(Working data Opens)
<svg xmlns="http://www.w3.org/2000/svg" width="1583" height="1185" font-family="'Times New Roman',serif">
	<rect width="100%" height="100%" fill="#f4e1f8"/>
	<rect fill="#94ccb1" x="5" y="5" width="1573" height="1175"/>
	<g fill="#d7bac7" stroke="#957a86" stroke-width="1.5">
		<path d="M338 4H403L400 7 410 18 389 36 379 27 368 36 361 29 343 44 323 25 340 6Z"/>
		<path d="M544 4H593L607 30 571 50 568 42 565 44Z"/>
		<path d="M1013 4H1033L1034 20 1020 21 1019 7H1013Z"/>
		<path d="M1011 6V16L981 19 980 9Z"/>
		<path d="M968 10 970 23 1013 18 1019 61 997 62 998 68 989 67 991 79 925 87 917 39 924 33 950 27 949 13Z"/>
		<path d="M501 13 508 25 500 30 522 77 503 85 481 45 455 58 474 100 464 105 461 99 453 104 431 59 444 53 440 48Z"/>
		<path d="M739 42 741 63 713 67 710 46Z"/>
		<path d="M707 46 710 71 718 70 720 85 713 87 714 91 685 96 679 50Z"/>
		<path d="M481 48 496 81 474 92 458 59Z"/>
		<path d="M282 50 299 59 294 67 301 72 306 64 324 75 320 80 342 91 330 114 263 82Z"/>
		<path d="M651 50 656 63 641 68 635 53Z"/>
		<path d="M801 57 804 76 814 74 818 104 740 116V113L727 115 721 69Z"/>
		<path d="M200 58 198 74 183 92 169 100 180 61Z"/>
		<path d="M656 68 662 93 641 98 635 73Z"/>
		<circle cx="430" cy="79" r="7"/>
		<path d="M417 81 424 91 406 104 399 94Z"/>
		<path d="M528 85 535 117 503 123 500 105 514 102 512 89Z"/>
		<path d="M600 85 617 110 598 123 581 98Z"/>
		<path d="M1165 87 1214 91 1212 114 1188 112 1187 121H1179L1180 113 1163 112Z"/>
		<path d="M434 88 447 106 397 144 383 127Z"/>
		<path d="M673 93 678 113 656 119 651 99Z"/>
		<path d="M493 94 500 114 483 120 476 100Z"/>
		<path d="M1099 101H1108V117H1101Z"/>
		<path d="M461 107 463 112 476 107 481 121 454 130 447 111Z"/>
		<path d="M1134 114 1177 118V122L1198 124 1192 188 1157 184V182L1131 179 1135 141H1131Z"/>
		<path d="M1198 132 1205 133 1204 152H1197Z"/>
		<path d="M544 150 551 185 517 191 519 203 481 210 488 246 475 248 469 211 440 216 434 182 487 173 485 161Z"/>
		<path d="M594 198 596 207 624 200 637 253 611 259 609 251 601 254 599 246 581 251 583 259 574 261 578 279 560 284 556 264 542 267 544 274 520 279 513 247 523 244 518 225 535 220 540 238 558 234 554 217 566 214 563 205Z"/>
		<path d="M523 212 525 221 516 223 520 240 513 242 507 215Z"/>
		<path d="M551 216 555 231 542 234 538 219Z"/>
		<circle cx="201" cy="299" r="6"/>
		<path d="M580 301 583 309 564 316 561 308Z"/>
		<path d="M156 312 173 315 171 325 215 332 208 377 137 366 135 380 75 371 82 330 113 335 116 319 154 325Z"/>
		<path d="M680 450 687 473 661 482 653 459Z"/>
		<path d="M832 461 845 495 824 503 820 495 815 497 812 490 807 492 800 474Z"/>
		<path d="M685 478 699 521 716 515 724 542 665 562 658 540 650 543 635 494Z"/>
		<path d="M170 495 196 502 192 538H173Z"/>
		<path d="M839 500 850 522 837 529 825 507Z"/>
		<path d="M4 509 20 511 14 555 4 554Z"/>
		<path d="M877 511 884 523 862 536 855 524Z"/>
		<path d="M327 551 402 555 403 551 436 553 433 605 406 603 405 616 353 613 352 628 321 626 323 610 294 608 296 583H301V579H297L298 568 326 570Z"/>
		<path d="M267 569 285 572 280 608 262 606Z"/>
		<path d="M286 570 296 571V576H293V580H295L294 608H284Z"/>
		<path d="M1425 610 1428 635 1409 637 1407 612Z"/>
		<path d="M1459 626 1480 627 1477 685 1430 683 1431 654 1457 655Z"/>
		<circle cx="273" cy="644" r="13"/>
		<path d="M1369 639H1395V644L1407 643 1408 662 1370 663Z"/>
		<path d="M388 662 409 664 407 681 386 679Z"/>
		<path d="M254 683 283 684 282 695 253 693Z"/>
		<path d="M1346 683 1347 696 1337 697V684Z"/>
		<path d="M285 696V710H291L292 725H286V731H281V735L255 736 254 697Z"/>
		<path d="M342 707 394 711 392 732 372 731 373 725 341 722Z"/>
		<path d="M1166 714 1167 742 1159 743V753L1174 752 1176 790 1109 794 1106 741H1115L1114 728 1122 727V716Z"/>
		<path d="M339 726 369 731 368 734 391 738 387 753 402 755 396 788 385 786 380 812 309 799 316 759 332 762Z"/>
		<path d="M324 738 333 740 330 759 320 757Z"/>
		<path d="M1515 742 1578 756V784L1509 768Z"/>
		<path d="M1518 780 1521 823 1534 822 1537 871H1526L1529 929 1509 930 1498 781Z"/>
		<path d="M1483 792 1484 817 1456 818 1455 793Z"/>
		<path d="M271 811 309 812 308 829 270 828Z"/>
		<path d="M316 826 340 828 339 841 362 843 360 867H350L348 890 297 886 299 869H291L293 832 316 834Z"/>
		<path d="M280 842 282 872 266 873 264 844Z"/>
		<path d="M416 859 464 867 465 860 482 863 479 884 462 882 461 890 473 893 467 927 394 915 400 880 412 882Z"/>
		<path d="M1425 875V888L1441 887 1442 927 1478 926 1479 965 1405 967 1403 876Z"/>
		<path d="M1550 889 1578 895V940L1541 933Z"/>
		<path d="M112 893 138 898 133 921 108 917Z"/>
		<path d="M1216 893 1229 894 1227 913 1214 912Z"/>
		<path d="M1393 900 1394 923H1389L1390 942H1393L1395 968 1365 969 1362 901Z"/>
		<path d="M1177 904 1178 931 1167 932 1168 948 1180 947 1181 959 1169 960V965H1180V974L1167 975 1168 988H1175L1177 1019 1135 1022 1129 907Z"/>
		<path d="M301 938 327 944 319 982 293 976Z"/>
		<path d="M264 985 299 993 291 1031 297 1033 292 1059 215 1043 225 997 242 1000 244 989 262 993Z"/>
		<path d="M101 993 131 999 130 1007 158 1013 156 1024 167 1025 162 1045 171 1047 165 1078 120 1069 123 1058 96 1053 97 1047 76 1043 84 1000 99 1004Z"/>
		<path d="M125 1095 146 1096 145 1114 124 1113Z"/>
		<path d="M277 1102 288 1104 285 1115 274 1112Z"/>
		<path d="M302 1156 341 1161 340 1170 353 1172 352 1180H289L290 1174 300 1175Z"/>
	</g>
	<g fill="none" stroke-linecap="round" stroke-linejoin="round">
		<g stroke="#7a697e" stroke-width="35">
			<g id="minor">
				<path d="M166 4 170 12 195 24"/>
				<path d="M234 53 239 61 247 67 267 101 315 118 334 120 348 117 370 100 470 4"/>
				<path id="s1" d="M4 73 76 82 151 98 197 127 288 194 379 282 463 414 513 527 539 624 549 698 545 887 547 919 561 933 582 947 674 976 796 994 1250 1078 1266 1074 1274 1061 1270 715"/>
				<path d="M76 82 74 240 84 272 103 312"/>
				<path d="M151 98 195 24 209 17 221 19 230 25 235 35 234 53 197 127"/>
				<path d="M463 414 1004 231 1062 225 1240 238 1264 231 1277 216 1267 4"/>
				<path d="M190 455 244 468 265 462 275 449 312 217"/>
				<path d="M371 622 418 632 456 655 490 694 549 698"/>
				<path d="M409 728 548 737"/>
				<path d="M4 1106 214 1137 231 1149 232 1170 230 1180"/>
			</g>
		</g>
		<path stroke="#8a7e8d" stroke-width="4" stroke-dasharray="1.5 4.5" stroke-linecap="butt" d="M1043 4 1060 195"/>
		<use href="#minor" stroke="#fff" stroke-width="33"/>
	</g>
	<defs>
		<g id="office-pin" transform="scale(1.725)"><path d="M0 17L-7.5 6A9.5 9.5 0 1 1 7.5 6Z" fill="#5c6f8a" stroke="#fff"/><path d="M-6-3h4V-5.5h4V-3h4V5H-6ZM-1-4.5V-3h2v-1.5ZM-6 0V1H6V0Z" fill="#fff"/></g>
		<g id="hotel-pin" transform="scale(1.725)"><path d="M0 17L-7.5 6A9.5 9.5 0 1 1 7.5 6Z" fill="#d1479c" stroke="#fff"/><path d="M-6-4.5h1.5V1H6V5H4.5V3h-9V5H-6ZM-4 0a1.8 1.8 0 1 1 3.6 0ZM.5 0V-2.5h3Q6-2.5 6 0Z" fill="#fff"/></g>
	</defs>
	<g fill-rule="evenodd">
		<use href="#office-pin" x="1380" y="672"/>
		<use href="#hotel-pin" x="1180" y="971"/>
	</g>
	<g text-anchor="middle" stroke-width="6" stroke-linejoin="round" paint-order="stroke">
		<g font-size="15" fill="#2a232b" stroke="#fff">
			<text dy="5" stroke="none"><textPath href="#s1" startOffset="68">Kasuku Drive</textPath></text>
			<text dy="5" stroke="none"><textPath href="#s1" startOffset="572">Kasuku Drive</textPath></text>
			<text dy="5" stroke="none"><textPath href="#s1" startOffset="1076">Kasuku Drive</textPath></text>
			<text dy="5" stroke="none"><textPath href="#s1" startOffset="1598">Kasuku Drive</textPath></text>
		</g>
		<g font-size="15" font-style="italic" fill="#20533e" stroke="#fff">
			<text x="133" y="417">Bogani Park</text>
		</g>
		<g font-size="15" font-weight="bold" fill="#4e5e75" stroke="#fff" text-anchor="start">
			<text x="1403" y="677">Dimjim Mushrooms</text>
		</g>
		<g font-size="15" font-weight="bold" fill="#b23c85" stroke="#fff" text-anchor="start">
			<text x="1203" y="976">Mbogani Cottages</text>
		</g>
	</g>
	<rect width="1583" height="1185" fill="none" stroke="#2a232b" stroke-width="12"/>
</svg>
(Working data Closes)
Filter the entries down to the lines containing "round". Copy each of those lines.

## Exercise response:
	<g fill="none" stroke-linecap="round" stroke-linejoin="round">
	<g text-anchor="middle" stroke-width="6" stroke-linejoin="round" paint-order="stroke">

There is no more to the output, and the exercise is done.